The adventures here -- from the now-canceled Feng Shui subscription service -- are a mixed bag: Burning Dragon is about disrupting an evil ritual at a Burning Man-style event; We'll Temporarily Have Paris is about having an adventure in Nazi-occupied Paris, including some new and largely unusable archetypes -- the best thing about this might be the name; and Apeworld on Fire involves stopping an evil ape plot in the future.
And as of a post from Feb 2023, that's the end of the Feng Shui 2 line.
Yeah, so? My capsule review of the 1st edition was (1) brilliant core concept with (2) uneven supplements.
My capsule review here is... well, on an RPG discord I belong to, the topic of metacampaigns came up -- those are the big story happening in published material that changes the world regardless of what your PCs did -- and I joked that they fell out of style because everything is a nostalgia play these days, so how can you have a metacampaign when everyone already knows what happened and mostly wants the original original setting.
I feel that way a bit here: there's still something so fun about the setting. (As John Rogers says in his intro, the brilliance of this is that it ties together all these Asian genre movies as a meta-genre.) Except for the update from "fight against tyranny" to "failure of the revolution" in the future which makes me sad. (Maybe another aggravation there is that the post-apoc genre doesn't seem that well represented by Asian cinema?)
But the system... feels a little heavy and old-fashioned.
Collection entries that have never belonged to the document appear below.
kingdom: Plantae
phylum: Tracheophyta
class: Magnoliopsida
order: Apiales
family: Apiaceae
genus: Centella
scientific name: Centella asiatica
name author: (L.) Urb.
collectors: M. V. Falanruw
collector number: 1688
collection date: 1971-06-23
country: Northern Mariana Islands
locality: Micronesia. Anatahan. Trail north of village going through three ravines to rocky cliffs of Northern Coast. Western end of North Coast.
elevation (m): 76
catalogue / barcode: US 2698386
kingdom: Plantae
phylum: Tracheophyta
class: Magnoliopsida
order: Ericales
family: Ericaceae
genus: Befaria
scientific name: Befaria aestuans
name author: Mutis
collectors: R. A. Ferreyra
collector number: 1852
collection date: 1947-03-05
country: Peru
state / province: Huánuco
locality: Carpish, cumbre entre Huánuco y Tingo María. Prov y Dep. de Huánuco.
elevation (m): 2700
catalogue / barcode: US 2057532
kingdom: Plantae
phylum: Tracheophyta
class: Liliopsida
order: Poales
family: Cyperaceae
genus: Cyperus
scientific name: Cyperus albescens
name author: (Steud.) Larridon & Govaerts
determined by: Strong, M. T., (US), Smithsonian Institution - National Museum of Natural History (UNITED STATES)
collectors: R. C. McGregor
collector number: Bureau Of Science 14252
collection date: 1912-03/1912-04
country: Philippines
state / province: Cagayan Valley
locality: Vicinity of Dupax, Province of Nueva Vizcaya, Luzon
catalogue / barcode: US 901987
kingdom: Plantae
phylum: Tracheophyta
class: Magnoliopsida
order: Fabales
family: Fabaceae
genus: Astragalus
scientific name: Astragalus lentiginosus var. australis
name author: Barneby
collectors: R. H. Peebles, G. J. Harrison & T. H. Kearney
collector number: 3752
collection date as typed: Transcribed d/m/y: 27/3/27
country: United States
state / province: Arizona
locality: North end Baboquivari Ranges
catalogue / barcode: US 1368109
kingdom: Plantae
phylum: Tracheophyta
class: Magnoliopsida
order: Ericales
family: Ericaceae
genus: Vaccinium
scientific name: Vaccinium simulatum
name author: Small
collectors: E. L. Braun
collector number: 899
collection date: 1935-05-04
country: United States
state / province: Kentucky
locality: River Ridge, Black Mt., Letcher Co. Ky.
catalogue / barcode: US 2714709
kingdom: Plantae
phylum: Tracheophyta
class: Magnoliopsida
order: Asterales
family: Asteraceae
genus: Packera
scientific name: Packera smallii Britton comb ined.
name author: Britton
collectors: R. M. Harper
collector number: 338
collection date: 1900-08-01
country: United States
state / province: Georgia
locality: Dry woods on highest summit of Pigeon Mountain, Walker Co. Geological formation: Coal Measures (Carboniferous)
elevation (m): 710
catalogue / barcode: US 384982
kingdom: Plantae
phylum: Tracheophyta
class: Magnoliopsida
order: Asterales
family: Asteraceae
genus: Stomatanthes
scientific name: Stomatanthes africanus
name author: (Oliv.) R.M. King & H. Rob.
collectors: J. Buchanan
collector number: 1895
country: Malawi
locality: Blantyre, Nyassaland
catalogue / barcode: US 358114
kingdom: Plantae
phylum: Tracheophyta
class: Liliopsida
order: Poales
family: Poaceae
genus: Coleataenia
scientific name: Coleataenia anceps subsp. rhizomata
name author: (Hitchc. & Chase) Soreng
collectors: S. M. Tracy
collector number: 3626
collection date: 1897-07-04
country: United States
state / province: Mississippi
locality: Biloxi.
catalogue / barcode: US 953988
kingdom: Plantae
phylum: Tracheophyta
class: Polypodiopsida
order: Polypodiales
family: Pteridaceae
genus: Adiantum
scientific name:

Another review noted that this 2nd edition felt a little like a reprint, and I see where they got that feeling.
Now, even so, there's things to like -- and steal -- from these books, from the liberal use of sidebars to give playtest tips or explanations; to the inclusion of "what might happen" lists in scenes, detailing all the fun/crazy things that might happen during an action scene if this were a movie -- which is what this game tries to be.
(That said, I do feel a little let down that the core book notes "lots of players want to go punch Nazis, but here's some reasons why that's complicated in a game like this"; and then one of the three adventures they produce -- not written by Laws -- is a WWII setting.
Excellent system. The book is both easy and fun to read. Laws gives us a different take in roleplaying games, an entertaining read and a cathedra in Hong Kong cinema in general.
My only bias would be the lack of more concrete rules for creating characters for advanced players, while I know one can twitch all the archetypes, I am the kind to work from zero to building character ideas on my head, and sometimes its easier to work from the ground than twitch what has been done.
for the record: it was me that shot Thrill Kill Mandril. I have two reason, it was too poetic and foreshadowy to not do it and that ape needed killing anyhow.